### Text section
Studio album by Ricky Nelson
- Released: November 1959
- Genres: Rock and roll; rockabilly;
- Length: 32:24
- Label: Imperial
- Producer: Charles "Bud" Dant

Ricky Nelson chronology
| Ricky Sings Again (1959) | Songs by Ricky (1959) | Ricky Sings Spirituals (1960) |

Singles from Songs By Ricky
- "Just a Little Too Much" Released: June 1959; "A Long Vacation" Released: June 1963;

= Songs by Ricky =

Songs by Ricky is the fourth album by Ricky Nelson, released in November 1959 by Imperial Records. The Jordanaires provide vocal accompaniment, the last Nelson album on which they do so. It contains songs from the Burnettes, Baker Knight, and Nelson's uncle Don Nelson. Jimmie Haskell was the arranger, and Charles "Bud" Dant produced the album.

The album debuted on the Billboard Best Selling LPs chart in the issue dated September 29, 1959, remaining on the chart for 26 weeks and peaking at number 22. It reached number nine on the Cashbox albums chart during a 19-week stay on the chart. Successful singles from the album include "Just a Little Too Much" and "Sweeter Than You", both of which peaked at Number nine on the Billboard Hot 100 singles chart. They reached numbers 11 and 18, respectively, on the Cashbox Singles Chart and peaked at numbers 11 and 65 in the UK. "That's All" was issued as singles four years later to coincide with the release of the 1963 Imperial compilation Best Sellers by Rick Nelson, and entered the Hot 100 issue dated February 23, 1963, peaking at number 48 during its six-week stay. and number 53 on the Cashbox singles during its five-week stay. "A Long Vacation" was release as a single four months later in June 1963, to coincide with the release of the 1963 Imperial compilation A Long Vaction, spent four weeks on the Billboard Bubbling Under Hot 100 Singles chart in the issue dated June 29, 1963, peaking at number 120.

### Data extracts
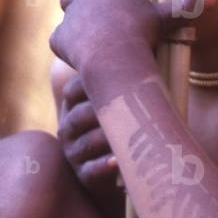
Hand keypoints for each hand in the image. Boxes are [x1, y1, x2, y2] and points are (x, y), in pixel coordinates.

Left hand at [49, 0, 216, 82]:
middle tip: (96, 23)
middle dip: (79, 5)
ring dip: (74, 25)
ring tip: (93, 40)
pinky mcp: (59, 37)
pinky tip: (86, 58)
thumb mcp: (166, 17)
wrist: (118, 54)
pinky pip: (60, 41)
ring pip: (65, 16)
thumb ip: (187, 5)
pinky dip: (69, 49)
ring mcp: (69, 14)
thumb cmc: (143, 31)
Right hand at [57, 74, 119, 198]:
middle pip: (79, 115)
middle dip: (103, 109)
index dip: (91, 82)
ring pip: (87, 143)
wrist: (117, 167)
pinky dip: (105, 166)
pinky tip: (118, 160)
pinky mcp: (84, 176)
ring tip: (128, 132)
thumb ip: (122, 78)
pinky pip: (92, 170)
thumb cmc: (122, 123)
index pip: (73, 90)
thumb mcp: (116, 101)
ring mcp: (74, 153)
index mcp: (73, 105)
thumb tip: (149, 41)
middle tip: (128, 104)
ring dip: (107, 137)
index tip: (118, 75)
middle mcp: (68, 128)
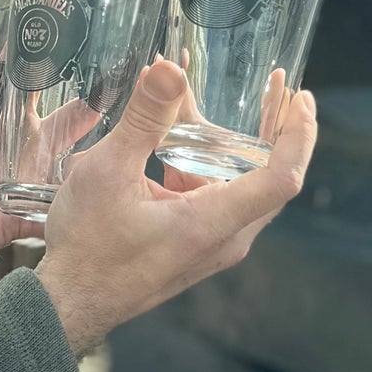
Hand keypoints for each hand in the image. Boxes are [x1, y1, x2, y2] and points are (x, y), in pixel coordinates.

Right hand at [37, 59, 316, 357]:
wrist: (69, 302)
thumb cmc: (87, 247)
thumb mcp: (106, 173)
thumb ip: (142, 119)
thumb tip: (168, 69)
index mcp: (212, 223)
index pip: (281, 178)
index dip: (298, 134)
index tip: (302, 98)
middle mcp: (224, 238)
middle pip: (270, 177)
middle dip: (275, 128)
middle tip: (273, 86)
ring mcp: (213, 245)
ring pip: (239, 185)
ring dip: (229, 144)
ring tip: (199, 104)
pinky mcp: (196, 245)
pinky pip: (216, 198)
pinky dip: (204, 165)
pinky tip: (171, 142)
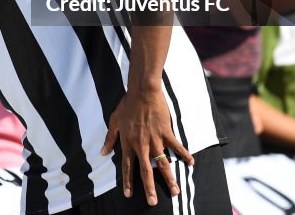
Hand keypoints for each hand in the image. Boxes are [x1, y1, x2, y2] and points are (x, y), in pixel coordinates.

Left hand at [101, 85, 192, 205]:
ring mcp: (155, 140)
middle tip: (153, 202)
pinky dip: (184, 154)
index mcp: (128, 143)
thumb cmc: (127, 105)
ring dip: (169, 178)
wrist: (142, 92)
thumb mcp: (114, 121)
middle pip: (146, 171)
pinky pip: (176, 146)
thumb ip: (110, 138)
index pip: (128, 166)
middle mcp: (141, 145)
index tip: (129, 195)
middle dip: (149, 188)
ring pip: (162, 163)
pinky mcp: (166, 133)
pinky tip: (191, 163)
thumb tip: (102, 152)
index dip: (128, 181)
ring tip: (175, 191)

==

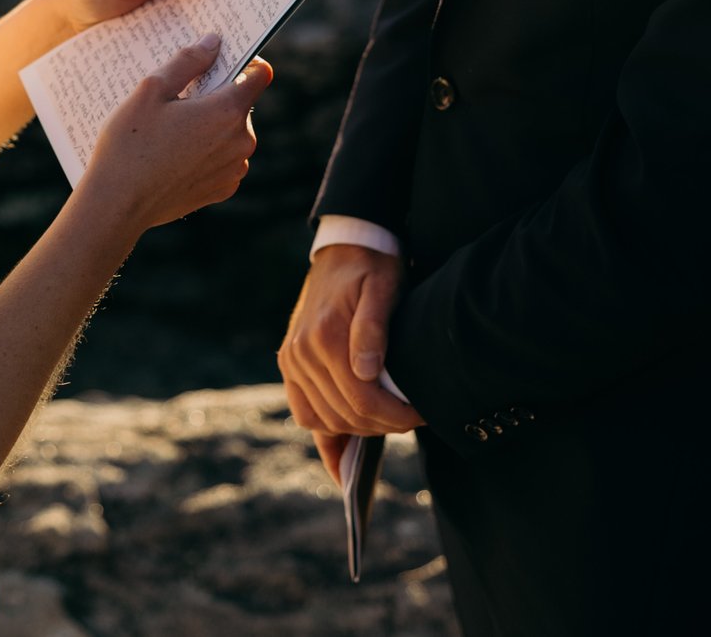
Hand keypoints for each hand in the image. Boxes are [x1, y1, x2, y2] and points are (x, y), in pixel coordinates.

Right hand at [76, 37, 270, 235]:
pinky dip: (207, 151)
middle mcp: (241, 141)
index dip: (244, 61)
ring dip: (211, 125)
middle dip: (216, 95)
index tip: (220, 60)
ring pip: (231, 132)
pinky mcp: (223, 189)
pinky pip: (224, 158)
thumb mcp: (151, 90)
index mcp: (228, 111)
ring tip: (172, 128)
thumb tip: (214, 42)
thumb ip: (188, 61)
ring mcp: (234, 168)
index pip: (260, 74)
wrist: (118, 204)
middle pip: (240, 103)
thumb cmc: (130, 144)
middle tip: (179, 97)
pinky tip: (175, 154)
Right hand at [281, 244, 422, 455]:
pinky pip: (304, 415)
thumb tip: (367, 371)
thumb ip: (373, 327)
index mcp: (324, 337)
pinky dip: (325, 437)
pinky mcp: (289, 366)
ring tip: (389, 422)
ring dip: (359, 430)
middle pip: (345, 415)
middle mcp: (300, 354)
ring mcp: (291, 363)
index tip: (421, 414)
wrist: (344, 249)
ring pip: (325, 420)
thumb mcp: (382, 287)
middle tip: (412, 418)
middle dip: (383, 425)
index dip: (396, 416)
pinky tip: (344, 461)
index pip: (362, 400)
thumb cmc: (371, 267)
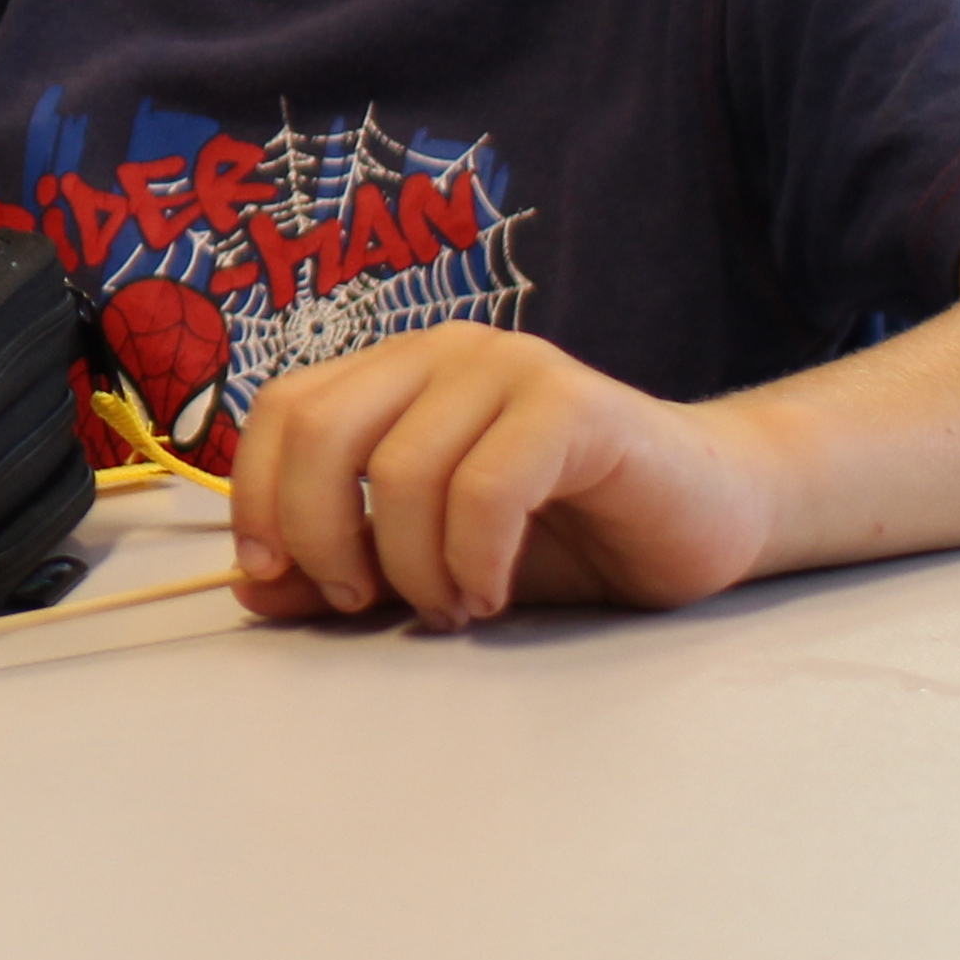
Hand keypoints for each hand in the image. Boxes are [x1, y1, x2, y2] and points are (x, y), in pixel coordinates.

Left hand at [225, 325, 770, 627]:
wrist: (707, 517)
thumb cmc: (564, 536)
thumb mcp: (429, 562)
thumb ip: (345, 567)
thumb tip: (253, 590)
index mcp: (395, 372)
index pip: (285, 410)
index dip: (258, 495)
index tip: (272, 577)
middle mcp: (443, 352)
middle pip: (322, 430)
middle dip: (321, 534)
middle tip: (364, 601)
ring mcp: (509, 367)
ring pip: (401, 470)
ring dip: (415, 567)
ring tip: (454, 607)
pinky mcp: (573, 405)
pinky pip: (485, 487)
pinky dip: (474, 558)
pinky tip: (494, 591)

--

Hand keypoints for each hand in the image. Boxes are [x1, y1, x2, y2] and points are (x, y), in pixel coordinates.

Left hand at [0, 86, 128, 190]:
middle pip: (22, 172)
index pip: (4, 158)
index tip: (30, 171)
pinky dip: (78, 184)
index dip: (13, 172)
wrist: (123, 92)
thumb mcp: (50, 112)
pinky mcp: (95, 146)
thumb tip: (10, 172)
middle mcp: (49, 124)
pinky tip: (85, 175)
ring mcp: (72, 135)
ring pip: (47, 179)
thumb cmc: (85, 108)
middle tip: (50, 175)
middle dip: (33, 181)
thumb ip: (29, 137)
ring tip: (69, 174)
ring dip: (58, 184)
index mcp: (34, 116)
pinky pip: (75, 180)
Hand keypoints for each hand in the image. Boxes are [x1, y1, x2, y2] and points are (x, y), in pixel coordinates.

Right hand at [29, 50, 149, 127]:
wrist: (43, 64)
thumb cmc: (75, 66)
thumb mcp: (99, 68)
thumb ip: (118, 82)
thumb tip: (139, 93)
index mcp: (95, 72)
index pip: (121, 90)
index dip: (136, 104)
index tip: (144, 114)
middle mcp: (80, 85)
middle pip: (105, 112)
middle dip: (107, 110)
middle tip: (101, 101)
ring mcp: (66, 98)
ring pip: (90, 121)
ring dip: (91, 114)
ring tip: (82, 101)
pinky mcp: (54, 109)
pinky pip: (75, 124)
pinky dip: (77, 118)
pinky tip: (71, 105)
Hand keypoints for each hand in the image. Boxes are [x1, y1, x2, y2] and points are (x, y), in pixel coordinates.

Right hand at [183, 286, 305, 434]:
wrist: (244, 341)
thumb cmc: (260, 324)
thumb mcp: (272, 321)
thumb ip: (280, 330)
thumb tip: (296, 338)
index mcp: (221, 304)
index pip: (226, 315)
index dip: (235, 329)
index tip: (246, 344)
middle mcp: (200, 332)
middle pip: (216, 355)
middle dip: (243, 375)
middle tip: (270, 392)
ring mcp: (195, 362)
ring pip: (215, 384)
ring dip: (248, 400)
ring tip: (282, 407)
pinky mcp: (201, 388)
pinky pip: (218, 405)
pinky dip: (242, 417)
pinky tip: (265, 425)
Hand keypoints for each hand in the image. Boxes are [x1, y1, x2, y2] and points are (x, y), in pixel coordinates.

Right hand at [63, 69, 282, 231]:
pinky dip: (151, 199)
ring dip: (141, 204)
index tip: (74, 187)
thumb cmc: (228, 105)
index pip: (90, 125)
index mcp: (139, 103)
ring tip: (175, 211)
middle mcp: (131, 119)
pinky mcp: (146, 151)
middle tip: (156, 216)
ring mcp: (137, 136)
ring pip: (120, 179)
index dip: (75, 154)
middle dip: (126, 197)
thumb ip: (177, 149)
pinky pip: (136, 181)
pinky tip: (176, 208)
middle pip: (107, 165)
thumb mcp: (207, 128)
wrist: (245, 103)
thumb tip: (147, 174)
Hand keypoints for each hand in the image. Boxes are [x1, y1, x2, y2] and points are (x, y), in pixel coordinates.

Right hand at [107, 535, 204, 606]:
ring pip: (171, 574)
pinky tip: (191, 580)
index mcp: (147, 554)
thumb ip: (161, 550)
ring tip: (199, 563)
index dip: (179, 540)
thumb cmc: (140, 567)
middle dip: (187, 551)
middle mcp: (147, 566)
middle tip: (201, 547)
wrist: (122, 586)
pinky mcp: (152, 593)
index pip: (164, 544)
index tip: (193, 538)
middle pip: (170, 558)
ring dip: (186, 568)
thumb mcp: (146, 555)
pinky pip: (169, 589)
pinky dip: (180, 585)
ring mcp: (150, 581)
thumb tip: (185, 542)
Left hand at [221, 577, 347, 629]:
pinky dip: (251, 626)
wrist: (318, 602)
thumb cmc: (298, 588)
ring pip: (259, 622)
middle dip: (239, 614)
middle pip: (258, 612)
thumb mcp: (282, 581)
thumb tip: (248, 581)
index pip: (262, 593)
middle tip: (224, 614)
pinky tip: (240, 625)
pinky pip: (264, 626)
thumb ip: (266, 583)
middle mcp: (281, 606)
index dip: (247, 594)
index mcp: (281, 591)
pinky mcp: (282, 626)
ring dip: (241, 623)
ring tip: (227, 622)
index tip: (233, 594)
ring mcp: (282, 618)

### Action item
In the text about the album Songs by Ricky, who was the arranger?

### Output of the task
Jimmie Haskell